I need to create a table for meetup with patientId, doctorId, the meetupdate and the type. And if the type is an IRM, I can't have another meetup if the last one as been less than 2 month ago. I need to do that with a CHECK but it's not working.
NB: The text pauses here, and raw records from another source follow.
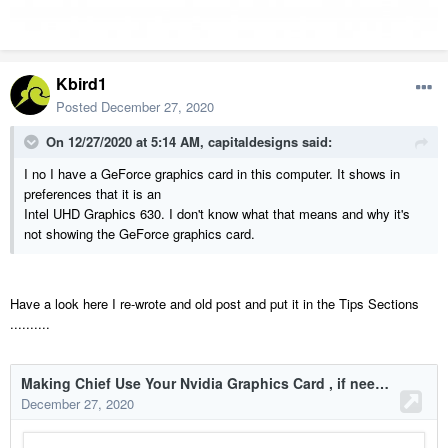
Kbird1
Posted
December 27, 2020
On 12/27/2020 at 5:14 AM,
capitaldesigns
said:
I no I have a GeForce graphics card in this computer. It shows in
preferences that it is an
Intel UHD Graphics 630. I don't know what that means and why it's
not showing the GeForce graphics card.
Have a look here I re-wrote and old post and put it in the Tips Sections
..........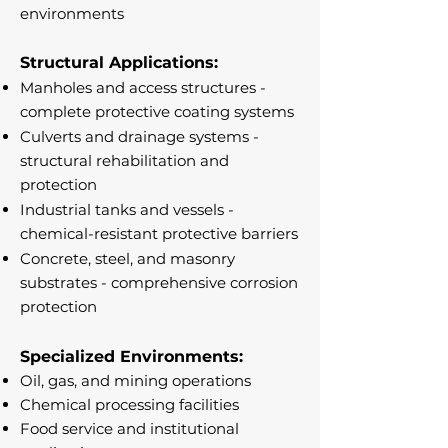
environments
Structural Applications:
Manholes and access structures -
complete protective coating systems
Culverts and drainage systems -
structural rehabilitation and
protection
Industrial tanks and vessels -
chemical-resistant protective barriers
Concrete, steel, and masonry
substrates - comprehensive corrosion
protection
Specialized Environments:
Oil, gas, and mining operations
Chemical processing facilities
Food service and institutional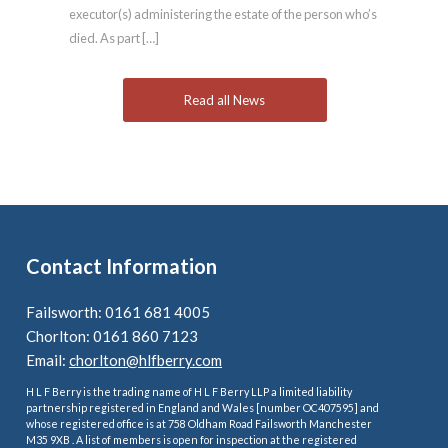
executor(s) administering the estate of the person who’s
died. As part […]
Read all News
Contact Information
Failsworth: 0161 681 4005
Chorlton: 0161 860 7123
Email:
chorlton@hlfberry.com
H L F Berry is the trading name of H L F Berry LLP a limited liability
partnership registered in England and Wales [number OC407595] and
whose registered office is at 758 Oldham Road Failsworth Manchester
M35 9XB . A list of members is open for inspection at the registered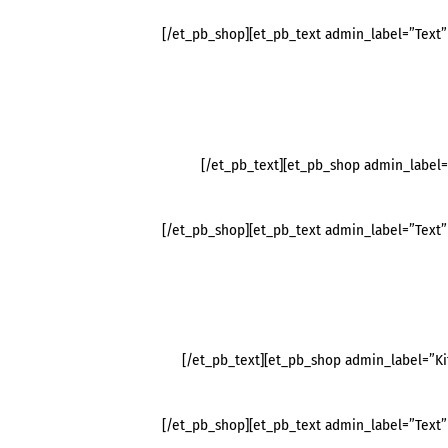
[/et_pb_shop][et_pb_text admin_label=”Text” 
[/et_pb_text][et_pb_shop admin_label
[/et_pb_shop][et_pb_text admin_label=”Text” 
[/et_pb_text][et_pb_shop admin_label=”K
[/et_pb_shop][et_pb_text admin_label=”Text” 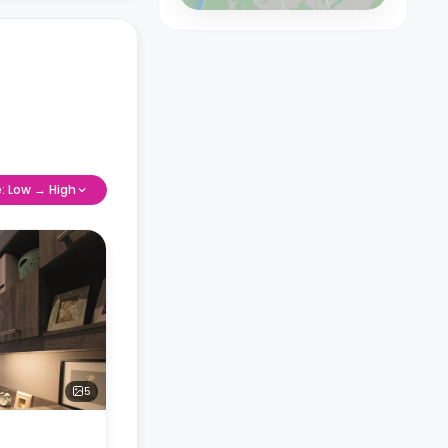
e: Low → High
5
Here is my code :
CREATE TABLE MeetUp (
MeetUp ID INT AUTO_INCREMENT PRIMARY KEY,
PatientID INT,
DoctorID INT,
MeetUpDate DATE,
ExamType VARCHAR(50)
CHECK (ExamType <> 'IRM' OR (
NOT EXISTS (
SELECT 1
FROM MeetUp AS M2
WHERE M2.PatientID = MeetUp.PatientID
AND M2.ExamType = 'IRM'
AND DATE_ADD(M2.MeetUpDate , INTERVAL 2 MONTH) > MeetUp.MeetUpDate
)
)),
Realise TINYINT(1) NOT NULL,
CONSTRAINT fk_patient FOREIGN KEY (PatientID) REFERENCES Patients(patient_id),
CONSTRAINT fk_doctor FOREIGN KEY (DoctorID) REFERENCES Doctors(doctor_id)
);
It is giving me this error "#1146 - table 'meetup' doesn’t exist" I'm using PhpMyAdmin
I'm totally new to database and sql and really don;t know what might be the problem
I tried asking chat GPT, but he told me to use TRIGGERS, but I need to use CHECK
I need to use CHECK
I'm sorry, but CHECK can't do what you're describing.
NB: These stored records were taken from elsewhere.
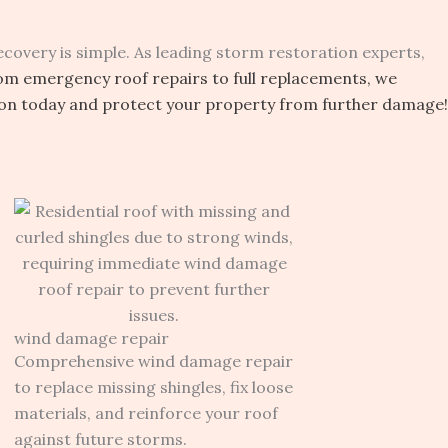
covery is simple. As leading storm restoration experts,
om emergency roof repairs to full replacements, we
ion today and protect your property from further damage!
wind damage repair
Comprehensive wind damage repair
to replace missing shingles, fix loose
materials, and reinforce your roof
against future storms.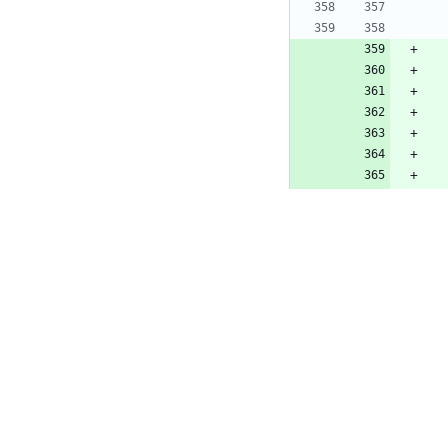
src/invidious/r
@@ -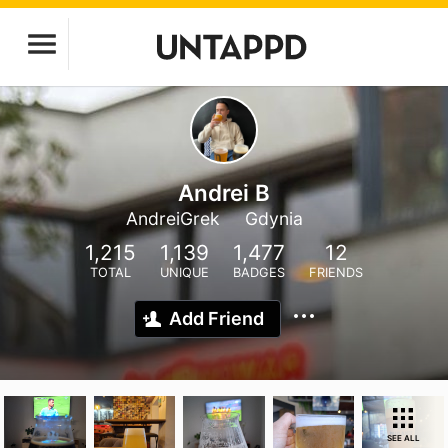
Andrei B
AndreiGrek
Gdynia
1,215
1,139
1,477
12
TOTAL
UNIQUE
BADGES
FRIENDS
Add Friend
SEE ALL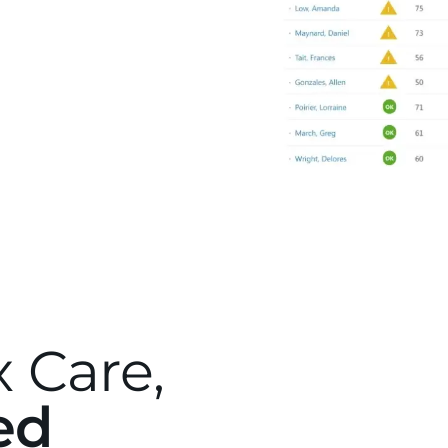
 Care,
ed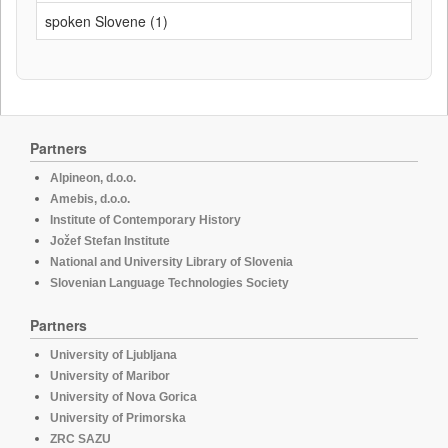
spoken Slovene (1)
Partners
Alpineon, d.o.o.
Amebis, d.o.o.
Institute of Contemporary History
Jožef Stefan Institute
National and University Library of Slovenia
Slovenian Language Technologies Society
Partners
University of Ljubljana
University of Maribor
University of Nova Gorica
University of Primorska
ZRC SAZU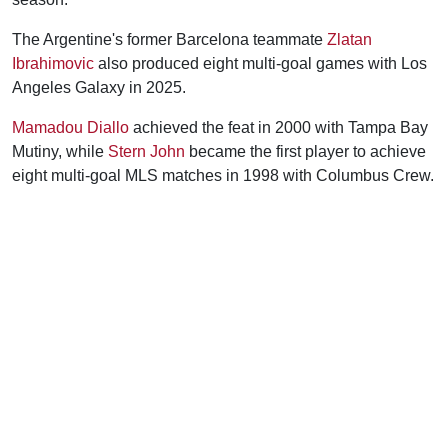
The Argentine's former Barcelona teammate
Zlatan
Ibrahimovic
also produced eight multi-goal games with Los
Angeles Galaxy in 2025.
Mamadou Diallo
achieved the feat in 2000 with Tampa Bay
Mutiny, while
Stern John
became the first player to achieve
eight multi-goal MLS matches in 1998 with Columbus Crew.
https://dev.mysql.com/doc/refman/8.0/en/create-table-check-constraints.html says:
- Subqueries are not permitted.
In fact, a CHECK constraint cannot reference reference other rows in the same table, nor other tables. The expression in a CHECK constraint can only reference other columns in the same row (but not generated columns or the auto-increment column) and a limited subset of deterministic functions.
You need to solve this task in a different way.